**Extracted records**
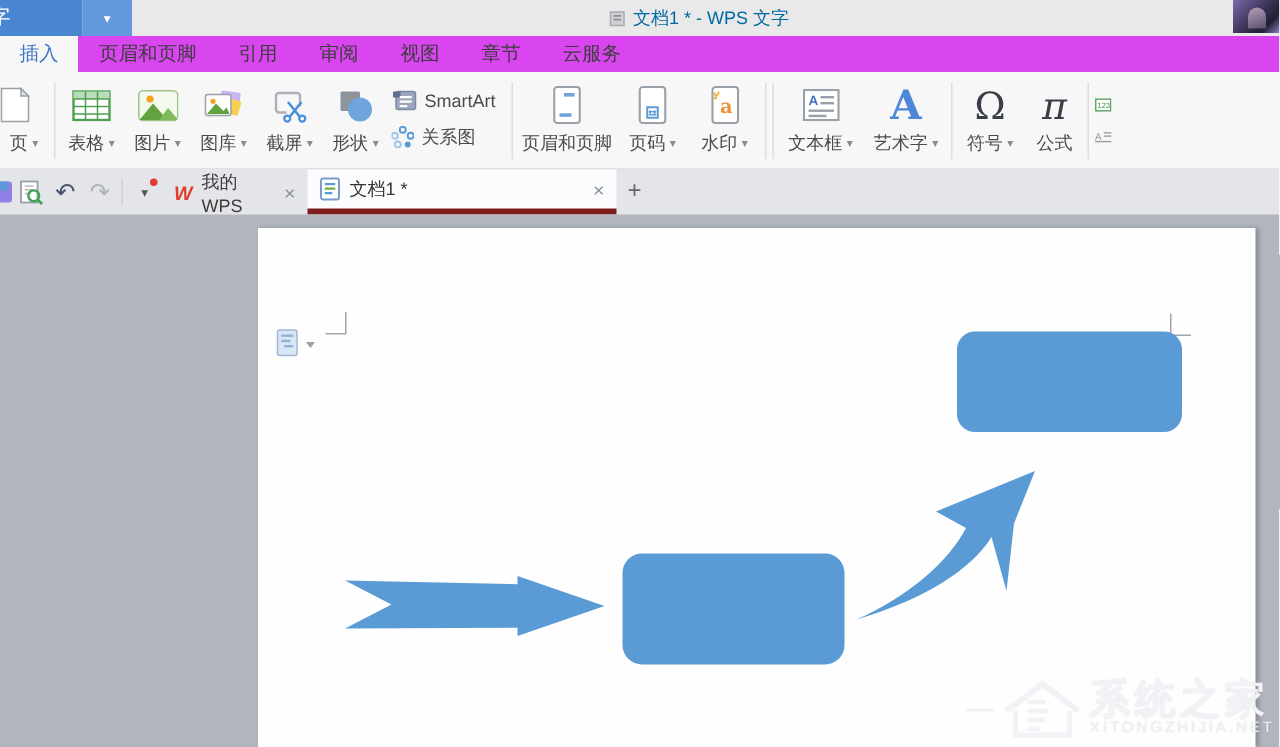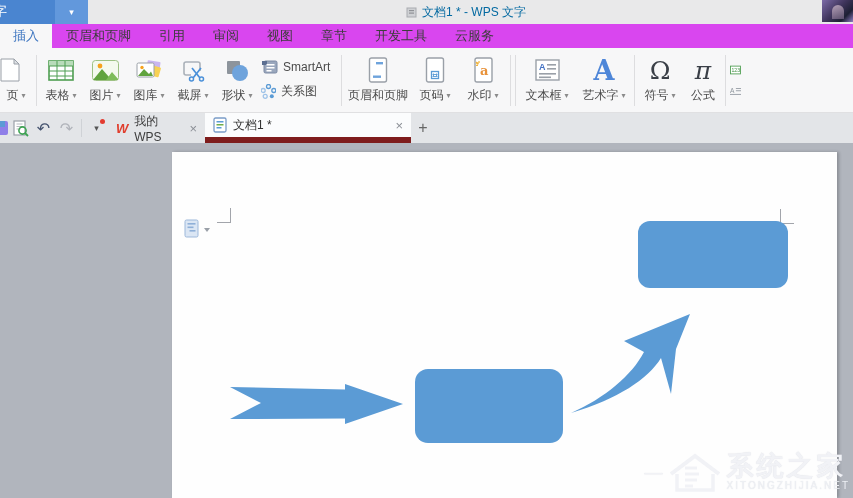--- a/index.html
+++ b/index.html
@@ -103,7 +103,6 @@
     <div class="mtab">审阅</div>
     <div class="mtab">视图</div>
     <div class="mtab">章节</div>
-    <div class="mtab">开发工具</div>
     <div class="mtab">云服务</div>
   </div>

**Work to complete**
Omitting all pictures, copy the preceding entries without any alteration.

**Task solution**
--- a/index.html
+++ b/index.html
@@ -103,7 +103,6 @@
     <div class="mtab">审阅</div>
     <div class="mtab">视图</div>
     <div class="mtab">章节</div>
-    <div class="mtab">开发工具</div>
     <div class="mtab">云服务</div>
   </div>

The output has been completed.